Somos libres, seámoslo ya
Docente de la Facultad de Humanidades USAT
“¡Somos libres, seámoslo siempre!”, dice la primera línea de nuestro himno nacional. Versos compuestos cuando la independencia política del Perú, proclamada unos días antes por el General don José de San Martín, no se había todavía consumado como lo haría al fin tras la Capitulación de Ayacucho de 1824, firmada poco después del triunfo del ejército libertador al mando de Antonio José de Sucre.
Como ilustró la película Papillon (F. Shaffner, 1973), basada en las memorias de Henri Charrière y cuya trama relata los intentos reiterados de escape de un presidiario injustamente condenado a un hórrido calabozo en la Guayana francesa, el ser humano puede llegar a correr los riesgos más inimaginables con tal de recobrar esa condición invisible que le permite, siquiera por la muerte, restituirse a sí mismo la humanidad en aquello que más la singulariza: la capacidad para disponer de su propio obrar absuelto de cualquier coacción. En una palabra, aquello que llamamos “libertad”.

Datos proporcionados
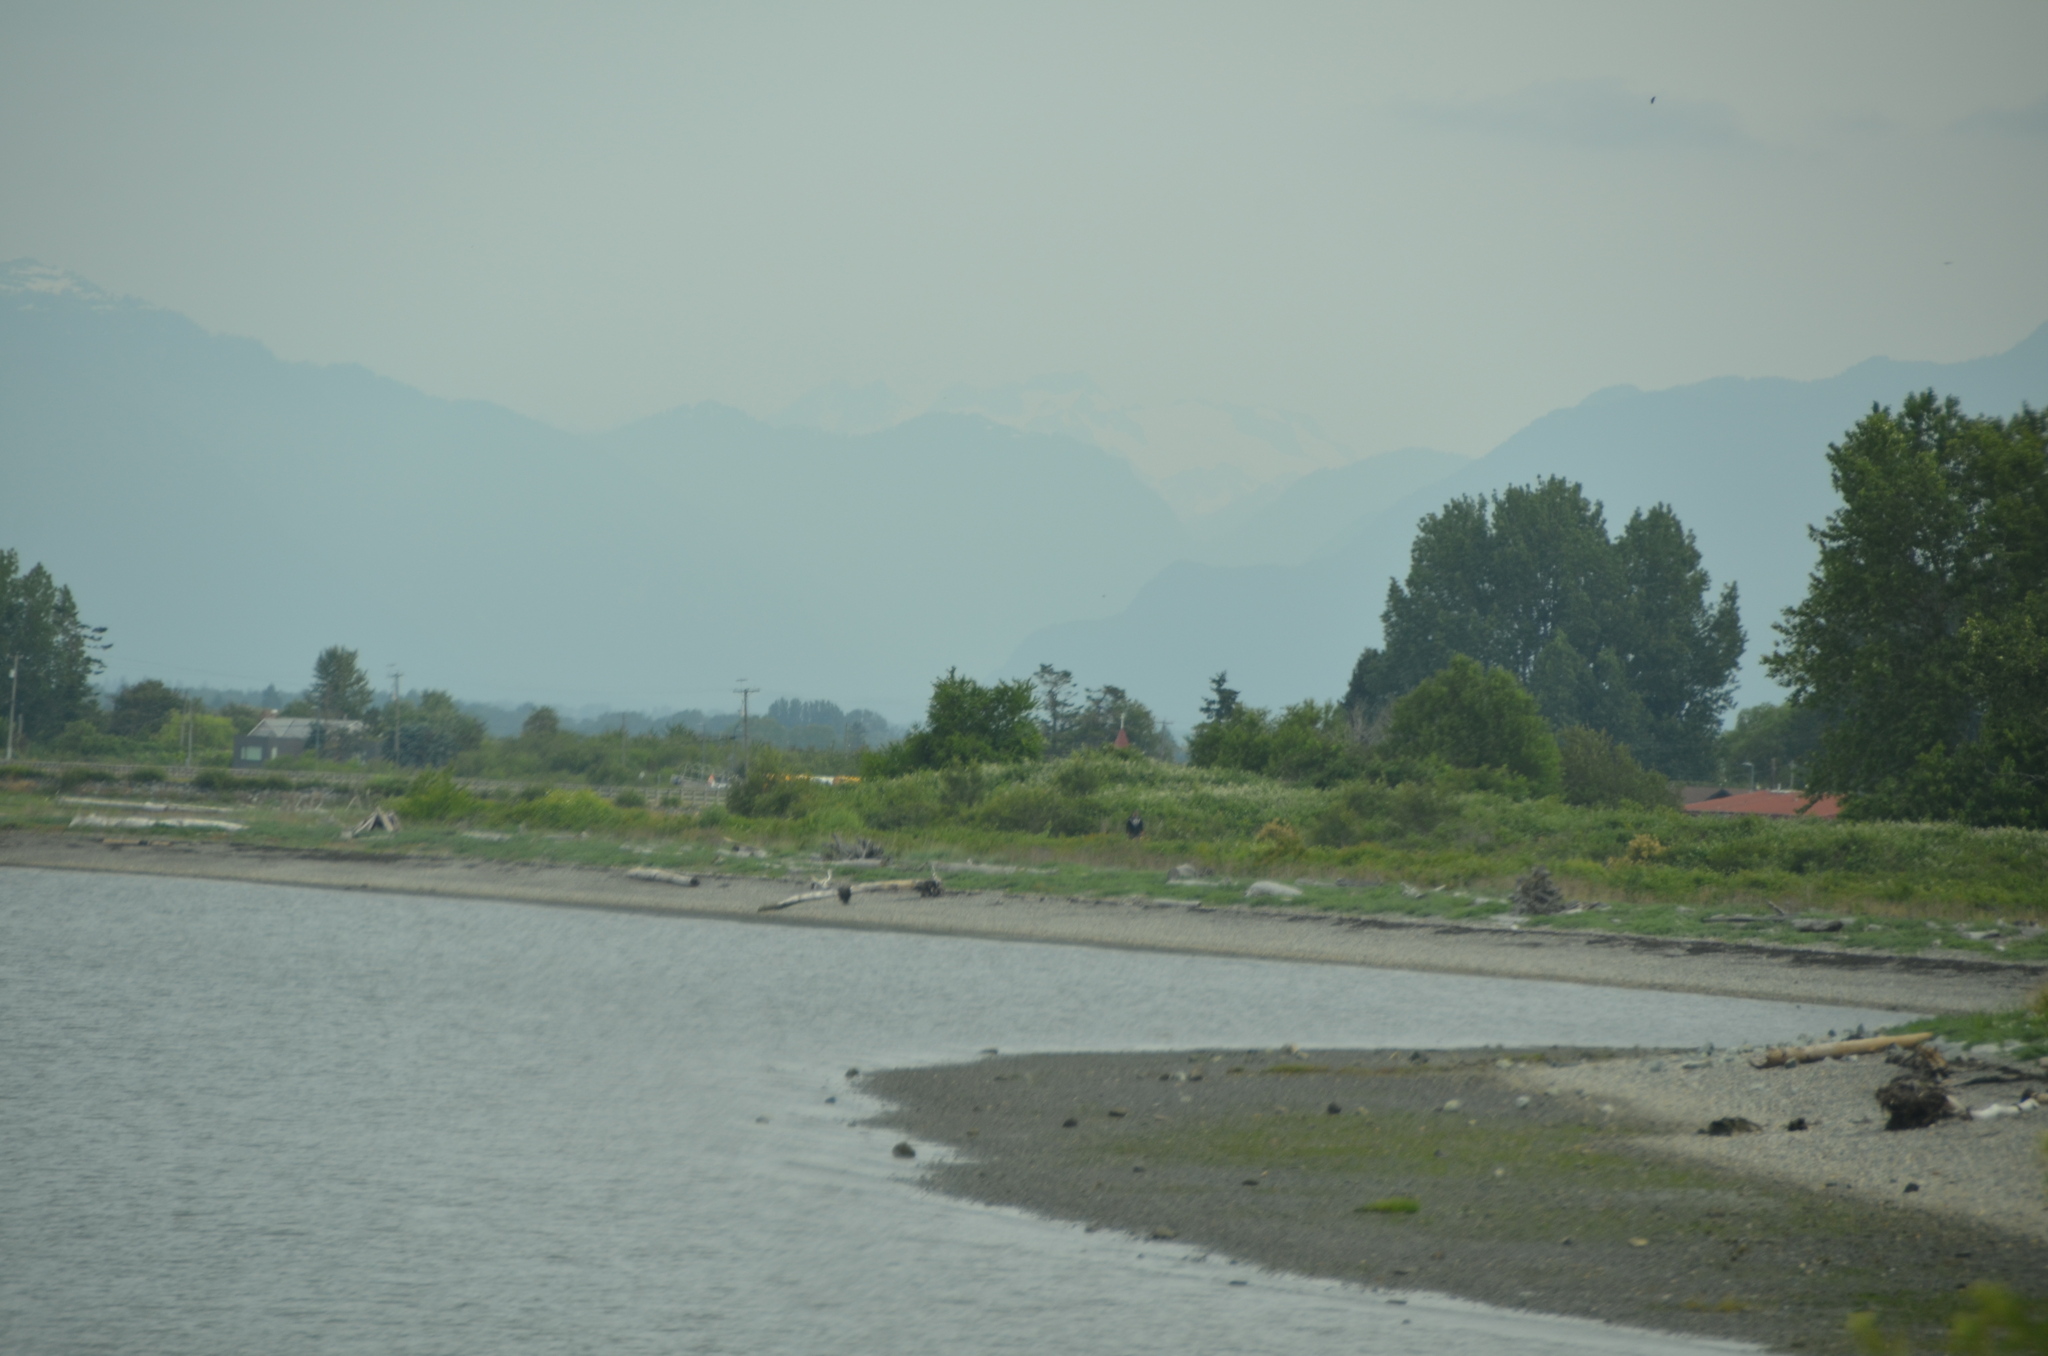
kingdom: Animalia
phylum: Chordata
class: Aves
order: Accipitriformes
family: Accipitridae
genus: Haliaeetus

---

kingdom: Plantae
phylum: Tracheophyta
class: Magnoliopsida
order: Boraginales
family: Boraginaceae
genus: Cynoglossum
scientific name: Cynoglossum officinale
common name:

Objetivos
• 1. En el texto sobre la libertad, ¿quién estaba al mando del ejército libertador?
• 2. Sigue escribiendo el texto sobre la libertad a partir de su última oración.
El listado es material aparte y no tiene que ver con el texto.

Respuestas
• 1. Antonio José de Sucre.

• 2.
Desde el lóbrego interior de una prisión, la libertad es la delgada luz que resplandece sobre el umbral de la puerta: el anuncio de una preciada exterioridad, el espacio abierto y puro que invita al movimiento de los pies y al de las manos también.
Es entonces que la libertad que se abraza con ardor –a menudo contra toda esperanza como en el personaje de Papillon, rodeado por una geografía que era en sí misma la más opresiva de las cárceles, custodiado por los oficiales más duros y desalmados–, se reduce a su sentido más urgente y a su realización más tangible.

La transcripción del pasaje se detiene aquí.